NHS to Fund Stem Cell Transplants for Severe Blood Disorder
Patients grappling with severe inherited blood disorders, such as thalassaemia, can now benefit from NHS-funded stem cell transplants that have the potential to cure the condition, alleviating the need for lifelong blood transfusions.
Thalassaemia, a rare disorder impacting haemoglobin production, necessitates frequent blood transfusions every two to four weeks, significantly affecting patients’ quality of life.
In a groundbreaking move, the NHS will finance curative stem cell transplants for adult thalassaemia patients for the first time, as outlined in new guidance.
The procedure, known as allogeneic haematopoietic stem cell transplant (Allo-HSCT), entails replacing a patient’s bone marrow stem cells with those from a compatible sibling donor.
Administered through intravenous infusion, this process aids in restoring healthy blood cell production.
Formerly restricted to children due to potential complications among adults, recent advancements in transplant treatments, including improved medications for pre, during, and post-transplantation care, have prompted NHS England’s Clinical Priorities Advisory Group to recommend extending this treatment to eligible thalassaemia patients aged 18 and above.
It is estimated that over 600 adults in the UK with transfusion-dependent thalassaemia, a severe form of the condition, could be eligible for this stem cell transplant.
Overall, the National Haemoglobinopathy Registry in the UK reports 2,281 individuals with thalassaemia, including 1,332 aged 18 and over.
Thalassaemia is more prevalent among specific ethnic communities in the UK, and providing access to this treatment aims to address health inequalities within these populations.
Professor Sir Stephen Powis, NHS England Medical Director, expressed optimism about the transformative impact of this curative treatment: “Expanding the availability of stem cell transplants to adults living with thalassaemia is another vital step forward to help change the lives of those living with this deeply debilitating condition.”
Sonal Mistry, diagnosed with thalassaemia as a baby and cured through a stem cell transplant in 1991, shared her positive experience: “I haven’t been on any medication since I was 15 years old… Today’s news is really exciting, and I hope that for adults offered transplants, it will be life changing for them, like it was for me.”

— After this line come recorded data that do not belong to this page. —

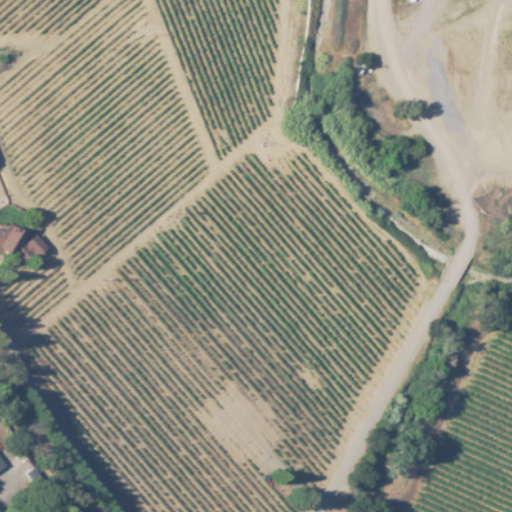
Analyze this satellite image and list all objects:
airport apron: (421, 1)
road: (414, 104)
building: (369, 114)
airport: (423, 116)
road: (473, 223)
building: (16, 243)
road: (458, 267)
road: (53, 309)
road: (388, 399)
railway: (44, 448)
building: (0, 464)
road: (18, 500)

Kirthana Balachandran, a 20-year-old medical student still requiring blood transfusions, emphasised the potential life-changing impact of this treatment: “With today’s news, if we were able to find a donor, that would be an amazing possibility, as it could really change my life… It’s amazing that they’ve made this treatment option available for adults because it means we can still have a chance of finding a donor, even at an older age.”
Romaine Maharaj, UK Thalassaemia Society Executive Director, hailed the approval of Allo-HSCT for adults as a monumental win for thalassaemia, providing hope to those with donor matches who were previously excluded from curative options.
Earlier this year, the NHS pioneered blood group genotyping for thalassaemia and sickle cell disease, enhancing precision in matching donated blood to patients’ needs and reducing risks associated with transfusions.